Extract>
In [4]:
import pandas as pd
import numpy as np
from difflib import SequenceMatcher
import re
from collections import Counter

def analyze_duplicates(df, text_similarity_threshold=0.85):
    """
    Comprehensive duplicate analysis for newspaper data
    """
    print("=== DUPLICATE ANALYSIS ===")
    print(f"Total articles: {len(df)}")
    
    # 1. EXACT DUPLICATES (all fields identical)
    print("\n1. EXACT DUPLICATES:")
    exact_dupes = df.duplicated(subset=['title', 'main_text', 'publication_name', 'year'])
    exact_dupe_count = exact_dupes.sum()
    print(f"   Exact duplicates: {exact_dupe_count}")
    
    if exact_dupe_count > 0:
        print("   Sample exact duplicates:")
        sample_exact = df[exact_dupes][['year', 'title', 'publication_name']].head(3)
        print(sample_exact.to_string(index=False))
    
    # 2. TITLE + YEAR DUPLICATES (same story, possibly different editions)
    print("\n2. SAME TITLE + YEAR (different editions/publications):")
    title_year_dupes = df.duplicated(subset=['title', 'year'], keep=False)
    title_year_dupe_count = title_year_dupes.sum()
    print(f"   Articles with same title+year: {title_year_dupe_count}")
    
    if title_year_dupe_count > 0:
        print("   Sample same title+year:")
        sample_title = df[title_year_dupes][['year', 'title', 'publication_name']].head(6)
        print(sample_title.to_string(index=False))
    
    # 3. EDITION VARIANTS (same title with edition markers)
    print("\n3. EDITION VARIANTS:")
    edition_patterns = [r'\[.*Edition.*\]', r'\[Final\]', r'\[METRO\]', r'\[Early\]']
    
    # Create title without edition markers
    df['title_clean'] = df['title'].astype(str)
    for pattern in edition_patterns:
        df['title_clean'] = df['title_clean'].str.replace(pattern, '', regex=True)
    df['title_clean'] = df['title_clean'].str.strip()
    
    # Find articles with same clean title + year
    clean_title_dupes = df.duplicated(subset=['title_clean', 'year'], keep=False)

Data entries>
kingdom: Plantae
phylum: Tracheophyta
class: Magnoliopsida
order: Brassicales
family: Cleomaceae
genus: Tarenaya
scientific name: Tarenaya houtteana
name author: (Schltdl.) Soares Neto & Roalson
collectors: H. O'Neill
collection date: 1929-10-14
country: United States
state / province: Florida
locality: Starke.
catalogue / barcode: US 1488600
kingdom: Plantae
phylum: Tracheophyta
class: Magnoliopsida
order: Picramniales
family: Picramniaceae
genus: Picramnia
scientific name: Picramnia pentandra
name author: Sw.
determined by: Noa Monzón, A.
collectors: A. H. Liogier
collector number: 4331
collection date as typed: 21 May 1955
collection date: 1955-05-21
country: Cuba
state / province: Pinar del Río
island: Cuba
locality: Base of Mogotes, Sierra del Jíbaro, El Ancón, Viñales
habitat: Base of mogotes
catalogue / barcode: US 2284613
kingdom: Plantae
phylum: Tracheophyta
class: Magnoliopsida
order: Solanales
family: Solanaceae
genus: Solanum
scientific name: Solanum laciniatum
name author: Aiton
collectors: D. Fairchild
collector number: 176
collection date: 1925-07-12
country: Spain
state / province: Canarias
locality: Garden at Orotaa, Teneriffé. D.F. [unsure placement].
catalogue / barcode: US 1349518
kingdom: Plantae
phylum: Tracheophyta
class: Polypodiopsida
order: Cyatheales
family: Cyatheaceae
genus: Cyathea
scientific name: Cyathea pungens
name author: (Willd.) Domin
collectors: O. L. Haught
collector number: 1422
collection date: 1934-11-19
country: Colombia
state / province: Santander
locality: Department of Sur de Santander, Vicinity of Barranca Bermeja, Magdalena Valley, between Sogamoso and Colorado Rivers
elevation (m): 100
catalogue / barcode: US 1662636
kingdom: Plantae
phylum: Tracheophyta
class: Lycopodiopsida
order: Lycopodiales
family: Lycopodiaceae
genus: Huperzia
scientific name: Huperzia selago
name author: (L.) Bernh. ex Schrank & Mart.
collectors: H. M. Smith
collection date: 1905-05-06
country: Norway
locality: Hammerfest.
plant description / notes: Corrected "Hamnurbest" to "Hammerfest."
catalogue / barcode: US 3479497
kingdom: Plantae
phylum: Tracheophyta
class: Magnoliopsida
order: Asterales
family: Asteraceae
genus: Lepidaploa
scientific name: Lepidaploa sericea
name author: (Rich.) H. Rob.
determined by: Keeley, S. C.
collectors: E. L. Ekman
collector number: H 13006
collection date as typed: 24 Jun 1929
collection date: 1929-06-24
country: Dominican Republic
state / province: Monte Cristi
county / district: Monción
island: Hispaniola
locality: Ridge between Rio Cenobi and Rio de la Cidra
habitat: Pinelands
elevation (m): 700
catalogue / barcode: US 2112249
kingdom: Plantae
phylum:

What to work on>
1. List every module that the duplicate-analysis code imports from.
2. Turn the records, from the line with "country: Norway" through the end of the records, into a Markdown table with the columns Row and Line.

Solutions to the tasks>
1.
- pandas
- numpy
- difflib
- re
- collections

2.
| Row | Line |
|---|---|
| 1 | country: Norway |
| 2 | locality: Hammerfest. |
| 3 | plant description / notes: Corrected "Hamnurbest" to "Hammerfest." |
| 4 | catalogue / barcode: US 3479497 |
| 5 | kingdom: Plantae |
| 6 | phylum: Tracheophyta |
| 7 | class: Magnoliopsida |
| 8 | order: Asterales |
| 9 | family: Asteraceae |
| 10 | genus: Lepidaploa |
| 11 | scientific name: Lepidaploa sericea |
| 12 | name author: (Rich.) H. Rob. |
| 13 | determined by: Keeley, S. C. |
| 14 | collectors: E. L. Ekman |
| 15 | collector number: H 13006 |
| 16 | collection date as typed: 24 Jun 1929 |
| 17 | collection date: 1929-06-24 |
| 18 | country: Dominican Republic |
| 19 | state / province: Monte Cristi |
| 20 | county / district: Monción |
| 21 | island: Hispaniola |
| 22 | locality: Ridge between Rio Cenobi and Rio de la Cidra |
| 23 | habitat: Pinelands |
| 24 | elevation (m): 700 |
| 25 | catalogue / barcode: US 2112249 |
| 26 | kingdom: Plantae |
| 27 | phylum: |